Day 4



Today kicked off with a Professional Learning session, reflecting on the fair and with an input from the University of Auckland on a digital learning project.

Once school started, we spent the day in Hubs 5,8 and 9.  The hub is a big learning space for around 100 children, with various teaching spaces available.  There are quiet areas which have doors, as do some temathsaching rooms (with full length windows), however teaching spaces vary around the school, and around each hub.  As teachers use MacBooks, they can access any display screen by connecting to Apple TV.  This means that teaching spaces aren’t fixed, but around the room are various whiteboards or TV monitors which teachers can use if they are available.  Children gather round when the teacher is using the screen to model, and then choose their learning space during independent learning.  Children have some choice as to where they go, however if they are not learning well then the teacher makes them move to a more supervised space.

IMG_4333Today was a much more routine day, in that there were lessons of reading, writing and maths.  This brought a greater insight into the way in which the learning is designed around the vision principles.  The learning sequence (build knowledge, make meaning, apply understanding) is the same for all subjects, and the learner qualities are what the learners must use in all subjects.  For example, in a maths lesson children used their prior learning on fractions to help them ‘make meaning’ solving problems.  In reading, children ‘brought what they know’ (activated prior knowledge) before attempting more higher order skills such as predicting and summarising.

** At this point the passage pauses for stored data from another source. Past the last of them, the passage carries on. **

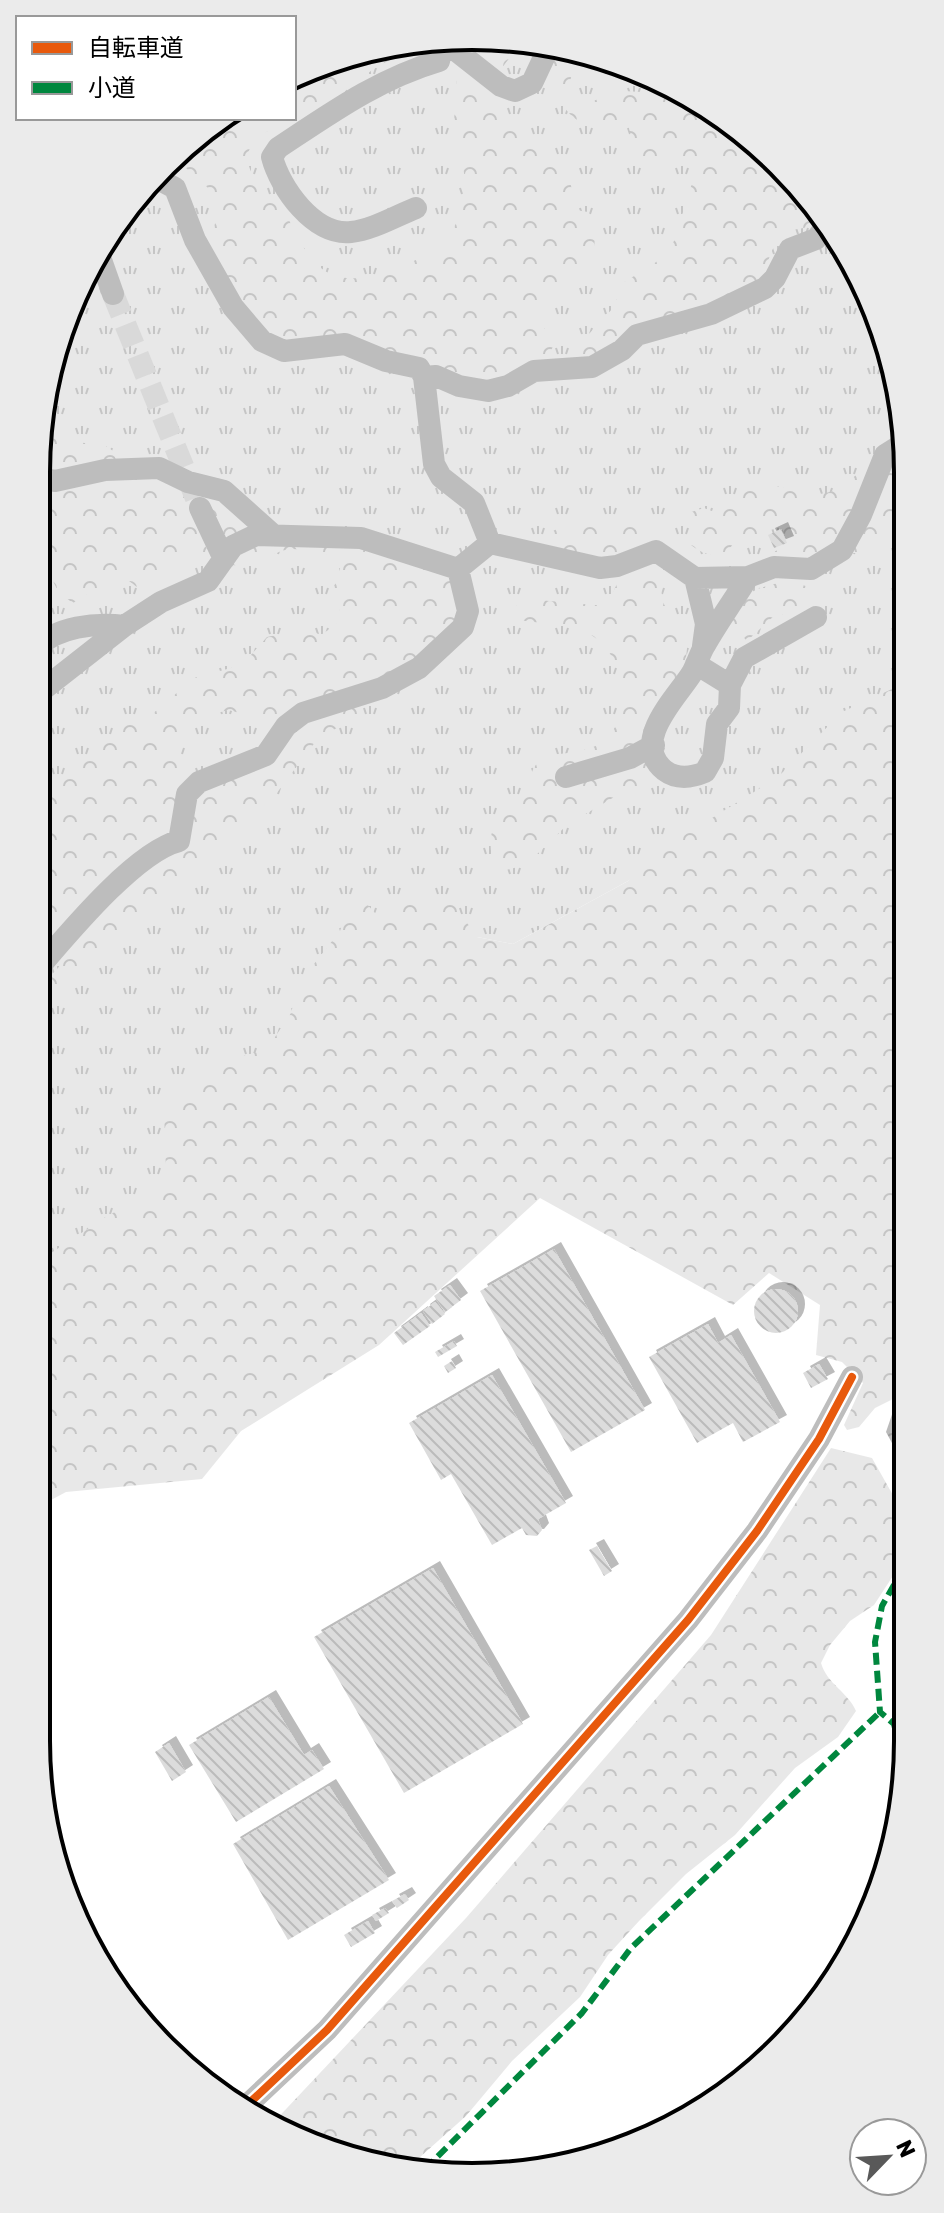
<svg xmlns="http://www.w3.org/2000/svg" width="944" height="2213" viewBox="0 0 944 2213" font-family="Rubik,'Noto Sans JP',sans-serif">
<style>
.grass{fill:url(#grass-tufts)}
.forest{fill:url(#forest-crowns)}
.water{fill:url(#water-ripples)}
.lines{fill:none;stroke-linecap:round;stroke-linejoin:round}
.stream{stroke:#bababa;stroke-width:6}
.building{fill:url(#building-back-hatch);filter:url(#shadow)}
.minor-tunnel{stroke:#d9d9d9;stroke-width:22;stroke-dasharray:22 11;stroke-linecap:butt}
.minor{stroke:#bdbdbd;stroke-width:22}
.quiet{stroke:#00873e;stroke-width:6;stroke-dasharray:12 6;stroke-linecap:butt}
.cycleway-casing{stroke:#fff;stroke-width:13}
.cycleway{stroke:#e8590c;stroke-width:8}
.rim{fill:none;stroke:#000;stroke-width:4}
</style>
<defs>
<pattern id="grass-tufts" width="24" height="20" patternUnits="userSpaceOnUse" patternTransform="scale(2)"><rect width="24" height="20" fill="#e8e8e8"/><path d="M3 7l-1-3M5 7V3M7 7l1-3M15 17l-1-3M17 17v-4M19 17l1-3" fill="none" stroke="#c5c5c5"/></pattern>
<pattern id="forest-crowns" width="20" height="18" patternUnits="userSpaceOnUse" patternTransform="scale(2)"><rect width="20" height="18" fill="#e8e8e8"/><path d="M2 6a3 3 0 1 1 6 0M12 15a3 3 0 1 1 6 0" fill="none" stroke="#c5c5c5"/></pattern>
<pattern id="water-ripples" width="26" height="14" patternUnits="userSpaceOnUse" patternTransform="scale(2)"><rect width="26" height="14" fill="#bababa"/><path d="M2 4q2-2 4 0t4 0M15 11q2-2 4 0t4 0" fill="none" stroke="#9e9e9e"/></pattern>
<pattern id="building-back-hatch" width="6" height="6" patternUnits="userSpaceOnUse" patternTransform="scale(2)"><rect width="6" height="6" fill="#dcdcdc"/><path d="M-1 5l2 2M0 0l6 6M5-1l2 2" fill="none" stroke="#bbb"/></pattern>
<filter id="shadow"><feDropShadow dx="7" dy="-7" stdDeviation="0" flood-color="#0004"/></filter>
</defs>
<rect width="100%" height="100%" fill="#fff"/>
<!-- grass -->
<path class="grass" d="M444,37L613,59L715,110L818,206L875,305L904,415L905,707L628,881L513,944L477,937L142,1234L36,1270V472L59,331L144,184L231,118H294V77Z"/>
<!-- forest -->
<path class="forest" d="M470,40L526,48L514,52L501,69L473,54Z
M425,42L420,55C411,57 399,57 390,60C357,75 334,107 300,121C285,127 261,128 252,144C235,172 274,195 286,215C299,237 310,271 340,277C373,284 422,261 446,239C458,227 465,199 465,182C466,170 456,155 454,142C450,116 463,96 454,71L461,67L496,92L504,109L532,139L556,153L569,176L576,210L588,212L594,219L595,261L536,314L554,344L551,351L505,383L457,381L290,343C255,326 223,288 213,249C209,233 221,215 216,199C210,185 187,173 178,158L231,118H294V77Z
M559,52L605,58C576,65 557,75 583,104L624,91L659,93L668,87L715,110L822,213C806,236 795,224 783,235C772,246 765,262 768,277L585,359L580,350L587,336L614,307L623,283L664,257L674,241L697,167C681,156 667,161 650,169L633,144L627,120C616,121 605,125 594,125C569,126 550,89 548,68Z
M838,242L851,264L824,276L820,271Z
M42,437L106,446L113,451L118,466L36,473Z
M904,448L905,531L861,553H853L850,547L879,475Z
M145,473L177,486L192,510L208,552C191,568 177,556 161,570V583L153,592L142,591L120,574L73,603L59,593L53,581L48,545L36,517V482Z
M856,475L863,477L866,484L847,532L812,563L773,558L774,552L789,543L781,527L736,540C724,559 709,559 691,545L688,513L704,508L717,513C731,505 744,489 760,486C795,481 817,513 856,475Z
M212,494L255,531L232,542L221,537L206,504Z
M581,514L605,519L620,516L635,521L652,533L649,544L617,560L546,548L545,536Z
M259,538L331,547L329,554C313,559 307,549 292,549C278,548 257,568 232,565L242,547Z
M353,543L448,575L462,612L407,672L280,723L228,710L204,717L184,733L179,754L190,779L174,835L36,961V801L120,727L150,716L194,678L242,665L267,637L306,629L321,635L341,621L339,609L329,593L340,577V553Z
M655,560L667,567L671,575L660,586C662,592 662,601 665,606C678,629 691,624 686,657L643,758L661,772L651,782L621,793L567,825L526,865L506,870L494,865C486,840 492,817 513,799C517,796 524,792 527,788C532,778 530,768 540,761C554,750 586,756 603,741C642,709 621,641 575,627C558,622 538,624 520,620L516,617L515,607L527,599L606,606L623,572Z
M790,581L815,589L801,612L775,615L747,641L730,623C739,591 761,586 790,581Z
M905,683L907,1392L875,1408L859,1427L847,1430L844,1425L863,1383L842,1362L816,1355L820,1305L769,1273L733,1305L540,1198L379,1345L241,1431L202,1479L66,1492L36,1508V1270L42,1268L43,1259L48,1255L107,1216L153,1193L166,1172L164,1109L214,1065L267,1049L291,1013L299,983L340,931L349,905L365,902L375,913L397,900C414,911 431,896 448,896L477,937L513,944L628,881L662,849L778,777L842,712Z
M357,704L363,715L319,737L267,806L173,891L128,919L70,982L59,1001L36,1017V988L45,982L69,956L90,917L167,850L192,798L301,721Z
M831,1448L872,1458L907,1520L904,1559L874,1605L850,1621L830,1645L821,1663C827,1684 848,1692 856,1711L838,1737L795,1768L735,1835L686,1874L639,1921L608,1955L580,1997L512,2061L466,2116L410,2166L387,2169L271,2125L466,1918L711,1635Z"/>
<!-- water -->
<path class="water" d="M907,1392V1461L899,1456L886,1432L898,1397Z"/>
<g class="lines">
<!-- stream -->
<path class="stream" d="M908,1607L900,1632L908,1690"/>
</g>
<!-- building -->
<path class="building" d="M781,529L787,543L774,548L768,535Z
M554,1249L645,1410L571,1452L480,1291Z
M450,1285L461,1300L445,1312L434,1296Z
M754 1311a22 22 0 1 1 44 0a22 22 0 1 1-44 0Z
M435,1302L445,1314L432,1324L423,1311Z
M421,1313L430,1326L403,1345L394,1333Z
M708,1324L718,1343L731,1335L780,1422L743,1442L733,1423L697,1443L649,1357Z
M454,1341L457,1346L438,1357L435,1352Z
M452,1361L456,1368L448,1373L444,1366Z
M819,1364L828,1379L811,1388L803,1373Z
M492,1375L566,1503L538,1519L542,1530L537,1536L526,1535L522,1528L492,1545L451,1474L441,1480L409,1423Z
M597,1546L612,1571L604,1576L589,1550Z
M433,1568L523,1724L404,1793L314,1637Z
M269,1697L304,1755L312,1750L324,1769L236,1822L189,1745Z
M169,1743L186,1772L172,1781L155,1752Z
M329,1786L389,1880L288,1940L233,1844Z
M405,1894L409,1900L397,1908L392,1901Z
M385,1908L389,1913L376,1921L372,1915Z
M368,1921L375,1933L351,1947L344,1935Z"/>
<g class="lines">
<!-- minor-tunnel -->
<path class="minor-tunnel" d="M113,294L200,508"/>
<!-- minor -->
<path class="minor" d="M440,38L501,86L515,91L532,83L547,51
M154,177L175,188L195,240L233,307L262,341L284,351L345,344L386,361L419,368L424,377L434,464L441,477L474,503L490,543
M416,208C396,216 372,230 351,232C314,236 280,188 272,157L278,148C331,113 378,79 439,61L444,40
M101,260L113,294
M424,377L436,376L459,386L488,391L508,386L534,371L592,367L622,350L637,335L711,314L765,288L775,278L790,249L816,239L828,224
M36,477L55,481L105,470L159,468L188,482L224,491L271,533
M200,508L224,559
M748,577C734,600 718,622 705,645C700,653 697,664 692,673C678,696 630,741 664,770C677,780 691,778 705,772L713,758L717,724L729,708L730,685L744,658L816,617
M695,578L706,624L703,646
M36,648C56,627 96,622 124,626
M696,664L730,685
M36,695L124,626L161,602L208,581L233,546L256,535L361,538L458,569
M566,777L630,758L654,745
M36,971C67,935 135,852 179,841L187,794L199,782L266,755L286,726L303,713L382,688L419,668L463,627L468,611L458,569L490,543L600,568L617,566L656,551L695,578L748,577L774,567L811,569L842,550L861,515L885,455L904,443
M243,2109L327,2030L688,1620L757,1531L819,1439L852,1377"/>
<!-- quiet -->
<path class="quiet" d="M904,1765L894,1724L880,1712L875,1642L882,1606L907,1562
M685,2121L739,2078
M425,2169L582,2013L631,1948L880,1712"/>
<defs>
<path id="cycleway" d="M243,2109L327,2030L688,1620L757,1531L819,1439L852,1377"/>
</defs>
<!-- cycleway casing -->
<use href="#cycleway" class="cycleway-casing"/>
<!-- cycleway -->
<use href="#cycleway" class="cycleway"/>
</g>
<!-- crop -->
<path d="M0 0H944V2213H0ZM472 50H472A422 422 0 0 1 894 472V1741A422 422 0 0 1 472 2163H472A422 422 0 0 1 50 1741V472A422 422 0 0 1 472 50Z" fill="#ebebeb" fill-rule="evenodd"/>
<path class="rim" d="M472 50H472A422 422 0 0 1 894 472V1741A422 422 0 0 1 472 2163H472A422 422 0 0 1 50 1741V472A422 422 0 0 1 472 50Z"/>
<!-- legend -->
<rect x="16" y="16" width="280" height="104" fill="#ffffff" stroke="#999999" stroke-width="2"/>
<rect x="32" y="42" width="40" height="12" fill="#e8590c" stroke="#999999" stroke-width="2"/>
<text x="88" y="56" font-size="24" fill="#000000">自転車道</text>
<rect x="32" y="82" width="40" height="12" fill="#00873e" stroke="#999999" stroke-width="2"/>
<text x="88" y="96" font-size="24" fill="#000000">小道</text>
<!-- north arrow -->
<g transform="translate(888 2157) rotate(65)"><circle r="38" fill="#ffffff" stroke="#999999" stroke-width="2"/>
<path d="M0-6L14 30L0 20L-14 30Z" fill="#595959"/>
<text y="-12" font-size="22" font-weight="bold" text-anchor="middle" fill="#000000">N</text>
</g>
</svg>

A thing that strikes out is that there are always individual activities for the children to do, whilst the teacher does guided work with specific groups of learners.  A lot of this is might be games, or online activities; most things for which achievement might not be recorded in any way.  A question might be how this model of lesson delivery would be assessed using a traditional (Ofsted?) definition of an outstanding lesson.  The teacher certainly ensures ‘shift happens’ during their input and subsequent to it (through formative assessment during and after the lesson), with other activities reinforcing and consolidating other important knowledge.

One big thing which has stood out, is how technology really assists the learning process because of the facility it provides.  Teachers are, however, adamant that the devices are only that: and that what they do can also be achieved using more traditional paper and pen methods, although technology saves so much time.

Noticeably, there is focus on feedback, rather than marking. Children’s written work is checked and spellings corrected, but feedback is given to them directly, rather than through written comments.  When they have been using Chromebooks, or iPads, teachers link children’s files with their progression documents, to evidence their attainment – but written comments on the files are short.  The next steps in a child’s learning are reflective of the formative assessment of their last piece of work.  Time is spent more on preparing tomorrow’s lesson to close the gap, than doing so through commenting on today’s learning.  On the first day, Sarah Martin told us that marking is only useful when it is done in the child’s presence.  This is consistent throughout the school, and speaking with teachers today they really value providing high quality feedback during inputs and are quite confident in explaining the low effect that occurs from marking work away from the learner.